En effet, et bien que tout Premier ministre soit « leader uniquement grâce au soutien de son parti »[7], et que dès lors le Premier ministre soit dépendant à la fois de sa majorité au Parlement, mais aussi au sein de l’exécutif[8], l’équilibre institutionnel ne joue pas de la même manière en fonction du mode d’accès aux fonctions de Premier ministre. La construction tout au long du XXe siècle d’un Premier ministre qui, au-delà d’une fonction exécutive et d’une fonction partisane, devait aussi exercer une fonction électorale[9] en devenant un vrai chef de campagne pour son parti, est venue renforcer sa légitimité politique face aux autres membres du gouvernement. Cette dynamique a ainsi participé de la remise en cause du système du cabinet où le Premier ministre était responsable devant ses ministres pour favoriser l’émergence d’un Premier ministre omnipotent parfois associé à tort au président américain.

 

Pour autant, les « takeover Prime Ministers » ne peuvent se prévaloir d’une telle légitimité politique, n’endossant pas, en raison de leur mode de désignation, une fonction électorale devant l’ensemble des citoyens. La légitimité électorale revient ici au parti et non au Premier ministre. De plus, le recours au « takeover Prime Minister » suppose pour le parti détenant la majorité parlementaire de s’être préalablement séparé de son précédent premier ministre. Or, cela suppose, le plus souvent, un contexte de crise qui risque de laisser le parti divisé et donc de rendre plus difficile au nouveau premier ministre la constitution d’une majorité stable et l’obtention de la confiance de son propre parti[10]. Ainsi, alors qu’entre 1916 et 2022, parmi les 22 Premiers ministres britanniques qui se sont succédé, 15 ont été des « takeover » – faisant de cette deuxième voie d’accès à Downing Street la première dans la pratique – les mandats exercés par ces Premiers ministres ont été, en moyenne, deux fois plus courts que ceux des Premiers ministres élus[11].

 

C’est donc dans leur capacité à se maintenir à la tête du gouvernement que les « takeover Prime Ministers » semblent désavantagés face à leurs pairs élus. En cela, le cas Liz Truss ne s’écarte pas de la pratique, mais lui est au contraire conforme. En revanche, l’extrême fragilité de cette dernière à la tête du gouvernement semble devoir être expliquée au-delà du seul statut des « takeover Prime Ministers ». Elle doit en effet être lue en combinaison avec les nouveaux modes de désignation des leaders du parti conservateur.

 

 

2. La démocratisation des partis politiques, facteur d’une fragilité accrue pour les « takeover Prime Ministers»

Lisons maintenant l’article 2.18 du Cabinet Manual qui prévoit :  « Lorsqu’un Premier ministre décide de présenter sa démission alors que son parti dispose de la majorité dans la Chambre des Communes, il revient au parti ou à la coalition de partis au pouvoir d’identifier la personne qui peut lui succéder ». Jusqu’au milieu des années soixante, au sein du parti conservateur une telle procédure ne relevait pas d’une question démocratique. La pratique consistait à laisser « émerger » le futur leader sans s’engager dans un processus électoral[12]. Au contraire, les travaillistes ont toujours pratiqué des élections pour désigner le chef du parti. Cependant, jusqu’à la fin des années 70, cette élection concernait uniquement les membres du parlement et excluait donc les militants. En 1981, relevant un déficit démocratique, le collège électoral du Labour Party fut élargi à l’ensemble des militants, faisant ainsi suite à une réforme similaire au sein du parti libéral[13]. Face à ce processus de démocratisation des partis, les conservateurs, qui avaient déjà abandonné la simple désignation d’un leader qui s’imposerait de lui-même pour une élection par les membres du parlement, ont adopté en 1998 un nouveau processus électoral pour désigner le chef du parti[14].

### [Consignes de l'exercice]
A - Répondez aux questions suivantes d'après le texte sur les Premiers ministres britanniques :
(i) Entre 1916 et 2022, combien des 22 Premiers ministres britanniques ont été des « takeover » ?
(ii) En quelle année le collège électoral du Labour Party fut-il élargi à l'ensemble des militants ?
(iii) En quelle année les conservateurs ont-ils adopté un nouveau processus électoral pour désigner le chef du parti ?
B - Extrayez du texte sur les Premiers ministres britanniques tout le passage qui va de « C’est donc dans » jusqu'à « du parti conservateur. ».
C - Poursuivez le texte sur les Premiers ministres britanniques au-delà de sa dernière phrase.

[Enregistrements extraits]
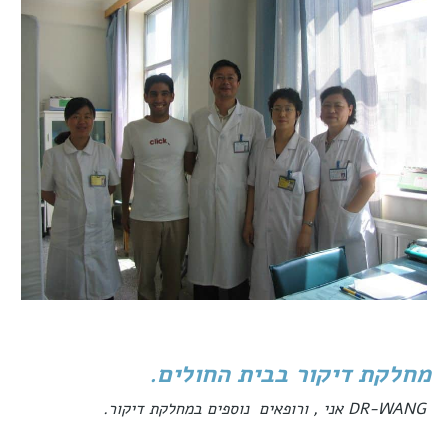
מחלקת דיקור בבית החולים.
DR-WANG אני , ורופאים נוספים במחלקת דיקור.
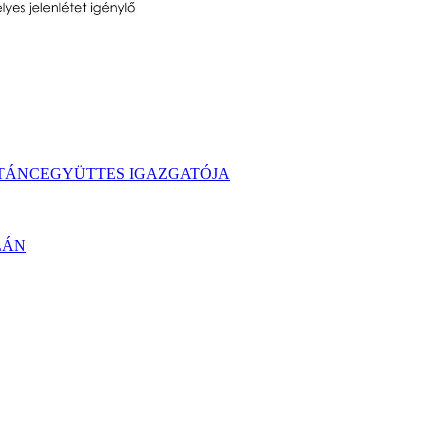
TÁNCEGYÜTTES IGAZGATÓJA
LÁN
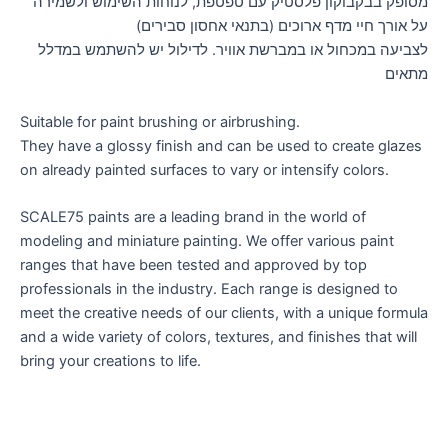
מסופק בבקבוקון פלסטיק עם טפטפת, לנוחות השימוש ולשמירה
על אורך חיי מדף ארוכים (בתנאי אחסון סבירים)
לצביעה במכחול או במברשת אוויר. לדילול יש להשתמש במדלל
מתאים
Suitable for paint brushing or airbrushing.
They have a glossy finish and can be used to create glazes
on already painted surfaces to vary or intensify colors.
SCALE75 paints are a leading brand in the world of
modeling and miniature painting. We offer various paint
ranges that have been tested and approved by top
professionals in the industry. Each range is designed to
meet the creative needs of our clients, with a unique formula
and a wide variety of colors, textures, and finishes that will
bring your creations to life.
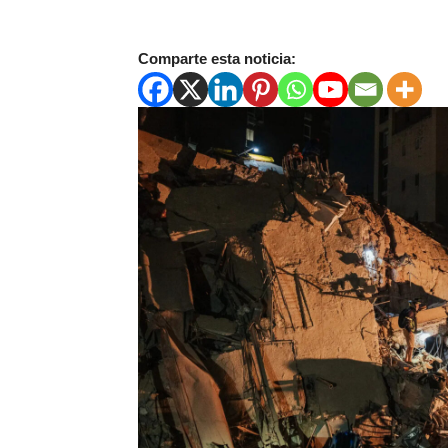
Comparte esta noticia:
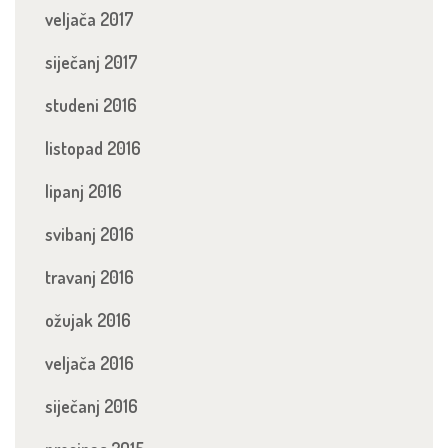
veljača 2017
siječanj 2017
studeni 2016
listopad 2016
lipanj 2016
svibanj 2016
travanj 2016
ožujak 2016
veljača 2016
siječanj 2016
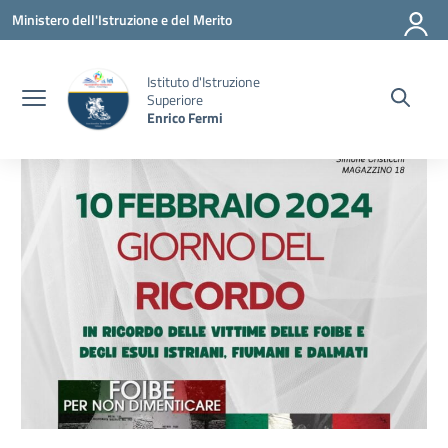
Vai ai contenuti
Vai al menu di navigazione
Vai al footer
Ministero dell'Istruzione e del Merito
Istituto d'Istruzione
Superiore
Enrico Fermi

### [Corrigé par numéro]
A -
(i) 15
(ii) 1981
(iii) 1998

B -
C’est donc dans leur capacité à se maintenir à la tête du gouvernement que les « takeover Prime Ministers » semblent désavantagés face à leurs pairs élus. En cela, le cas Liz Truss ne s’écarte pas de la pratique, mais lui est au contraire conforme. En revanche, l’extrême fragilité de cette dernière à la tête du gouvernement semble devoir être expliquée au-delà du seul statut des « takeover Prime Ministers ». Elle doit en effet être lue en combinaison avec les nouveaux modes de désignation des leaders du parti conservateur.

C -
 

Ce processus se découpe en trois étapes. D’abord, une condition de recevabilité est imposée aux candidats. Ces derniers doivent être soutenus par un certain nombre de membres du Parlement. 20 signatures étaient par exemple exigées lors de l’élection de l’été 2022 pour que la candidature fût jugée recevable. À la suite de cette première sélection, les candidats encore en lices vont se voir opposer lors de différents scrutins. Celui obtenant le moins de voix parmi les membres du Parlement est écarté. Ce système ne s’arrête que lorsqu’il ne reste plus que deux candidats ou – comme cela a été le cas pour Rishi Sunak – un seul candidat. Dans cette dernière hypothèse, le candidat est désigné chef du parti conservateur et donc Premier ministre. Le processus démocratique ne joue pas ici pleinement et il a ainsi pu être reproché à Rishi Sunak d’avoir été « couronné » par son parti. En revanche, lorsque deux candidats émergent des séries de votes devant les membres du parlement conservateur, ces derniers sont opposés lors d’une élection qui est cette fois ouverte à l’ensemble des militants du parti.

 

Ce processus électoral fut mis en application pour la première fois lors de la désignation de la succession de Theresa May en 2019. Lors du dernier vote, Boris Johnson obtint ainsi à la fois la majorité des voix des parlementaires et celle des militants. La confiance de la majorité au Parlement correspondait ainsi au soutien des militants. Or, le cas de l’élection de Liz Truss selon ce même procédé, lors de la succession de Boris Johnson, propose une hypothèse légèrement différente. Cette dernière, retenue pour le dernier tour avec Rishi Sunak, a remporté l’élection avec 81,326 votes, soit 57% des voix exprimées. Cependant, elle n’a pas obtenu la majorité des voix des députés conservateurs, cette dernière étant allée à son opposant. Dès lors, contrairement à Boris Johson, l’élection de Liz Truss n’a pas vu coïncider le soutien des militants et la confiance des députés conservateurs. Or, la nouvelle Première ministre pour rester à la tête du gouvernement devait pouvoir diriger sa majorité au Parlement et donc disposer de la confiance réelle des députés conservateurs[15]. C’est en effet ce qu’exige la constitution britannique à travers de ses « conventions ». En d’autres termes, et avant même la survenue de la crise du « mini budget », Liz Truss était placée dans une position constitutionnelle délicate, fragilisant profondément son mandat. En ce sens, le processus de démocratisation interne au parti conservateur, en ouvrant la possibilité pour un « takeover Prime Minister » d’être élu sans pour autant obtenir la confiance des députés conservateurs, fragilise durablement la position du chef du gouvernement. La légitimité démocratique des partis se voit ici opposée à la stabilité constitutionnelle du Premier ministre.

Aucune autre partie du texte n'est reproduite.